De son côté, le commissaire européen aux Affaires économiques, Olli Rehn, a salué "un nouveau départ pour la Grèce" avec ce deuxième programme d'aide.

Pas encore de discussion sur la succession de Juncker
Aucune décision n'a encore été prise sur la succession de Jean-Claude Juncker à la tête de l'Eurogroupe, a indiqué le porte-parole d'Herman Van Rompuy, le président du Conseil européen, à l'agence BELGA. M. Juncker a annoncé récemment qu'il ne briguerait pas de nouveau mandat à la présidence de ce forum qui réunit les ministres des Finances de la zone euro, et qu'il quitterait ses fonctions à la fin du mois de juin. Dans un article publié lundi, le journal Le Monde a indiqué que le nouveau Premier ministre et ministre des Finances italien Mario Monti, qui s'est forgé le respect sur la scène européenne, était pressenti pour lui succéder.

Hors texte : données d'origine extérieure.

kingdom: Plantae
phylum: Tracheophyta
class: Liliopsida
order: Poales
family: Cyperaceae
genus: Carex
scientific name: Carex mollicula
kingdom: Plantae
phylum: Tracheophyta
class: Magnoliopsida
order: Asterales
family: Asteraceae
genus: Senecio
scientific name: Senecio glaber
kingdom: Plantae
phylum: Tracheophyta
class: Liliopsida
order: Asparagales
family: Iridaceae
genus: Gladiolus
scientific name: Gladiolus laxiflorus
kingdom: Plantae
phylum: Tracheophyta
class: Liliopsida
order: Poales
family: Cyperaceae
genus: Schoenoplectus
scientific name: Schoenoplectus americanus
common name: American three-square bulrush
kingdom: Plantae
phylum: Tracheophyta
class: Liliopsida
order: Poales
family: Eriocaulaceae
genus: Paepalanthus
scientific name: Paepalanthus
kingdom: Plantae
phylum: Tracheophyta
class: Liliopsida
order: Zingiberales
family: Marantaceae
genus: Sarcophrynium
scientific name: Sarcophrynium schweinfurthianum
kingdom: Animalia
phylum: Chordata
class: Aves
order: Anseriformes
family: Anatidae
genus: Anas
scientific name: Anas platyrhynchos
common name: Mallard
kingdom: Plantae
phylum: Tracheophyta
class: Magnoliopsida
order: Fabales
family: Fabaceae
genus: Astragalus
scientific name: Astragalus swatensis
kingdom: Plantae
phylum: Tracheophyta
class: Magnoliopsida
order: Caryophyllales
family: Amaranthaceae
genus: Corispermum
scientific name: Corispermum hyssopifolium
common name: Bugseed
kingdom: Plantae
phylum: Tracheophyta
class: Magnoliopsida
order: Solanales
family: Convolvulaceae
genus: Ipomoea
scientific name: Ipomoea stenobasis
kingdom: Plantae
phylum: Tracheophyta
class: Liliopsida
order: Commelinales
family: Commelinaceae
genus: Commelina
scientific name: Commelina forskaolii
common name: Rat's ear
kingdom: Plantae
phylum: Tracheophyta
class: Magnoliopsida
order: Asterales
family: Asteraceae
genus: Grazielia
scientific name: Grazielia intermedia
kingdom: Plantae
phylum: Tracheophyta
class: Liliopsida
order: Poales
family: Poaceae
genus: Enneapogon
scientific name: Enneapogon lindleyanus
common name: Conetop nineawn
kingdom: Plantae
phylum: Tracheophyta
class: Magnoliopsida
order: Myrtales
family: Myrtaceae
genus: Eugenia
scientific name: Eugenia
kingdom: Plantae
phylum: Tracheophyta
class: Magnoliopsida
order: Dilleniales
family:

"Il est exact que le président (du Conseil européen) mène des consultations, mais rien n'est encore décidé", a dit à BELGA le porte-parole de M. Van Rompuy lundi soir. M. Van Rompuy, qui vient d'être désigné pour sa part président des réunions bi-annuelles de la zone euro au niveau des chefs d'État, a reçu le mandat de mener les consultations sur la succession de M. Juncker. La question divise actuellement les pays de la zone euro. Bien que très respecté, M. Monti est défavorisé par sa nationalité. La Banque centrale européenne est en effet déjà présidée par un Italien, Mario Draghi. En outre, certains, comme le ministre allemand
Wolfgang Schauble, veulent confier la présidence de l'Eurogroupe à un ressortissant d'un pays doté d'un triple A. Outre, l'Allemagne elle-même, seuls les Pays-Bas, la Finlande et le Luxembourg ont encore la meilleure note souveraine. Le ministre néerlandais des Finances, Jan Kees De Jager, a déjà fait savoir qu'il n'était pas intéressé par la fonction.